A potential advantage of propofol 2% might have been a lower incidence of pain on injection owing to its content of medium chain triglyceride but this was not detected in our study. The incidence of pain was low in our study (overall incidence was 11.6%) and there was no statistical difference between the two groups. The overal low incidence can be due to slow rate of infusion in a syringe pump and all patients were premedicated with opioid fentanyl and lidocaine was given to all patients prior to starting of propofol. Our study is in concordance with M. Pellégrini et al who had also failed to show any difference in incidence of pain in 2% versus 1% propofol group.
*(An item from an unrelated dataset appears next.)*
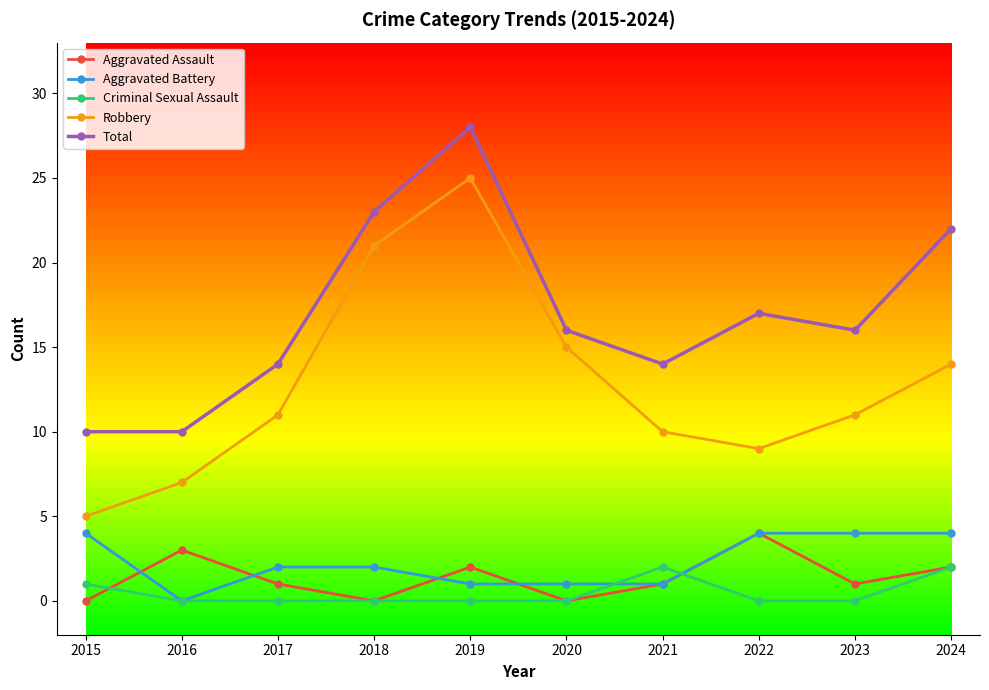

What is the difference between the highest and lowest values at 2019?

28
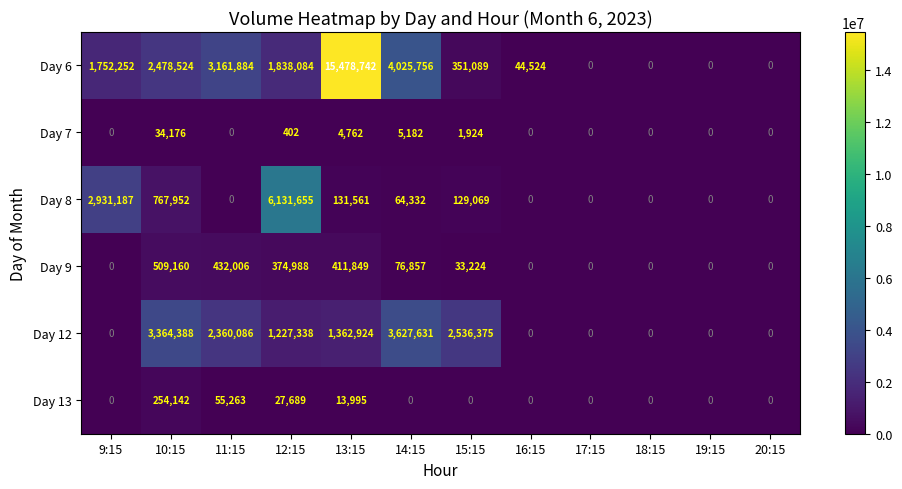

Which series changed the most between 9:15 and 20:15?

Day 8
They had also small incidence of pain due to slowrate of infusion.13
Dewandre J et al compared 2% and 1% formulations of propofol during anaesthesia for craniotomy and concluded that both preparations were associated with a similar incidence of injection pain and venous thrombosis or thrombophlebitis at 24 hour.17 Servin FS in a study on comparison of 2% and 1% formulations of propofol for the induction and maintenance of anaesthesia in surgery of moderate duration found that discomfort on injection occurred in 40% and 52% of those given 1% (n = 55) and 2% (n = 55) propofol respectively; there was no statistically significant group difference in severity.18 Our study was in accordance with Servin et al.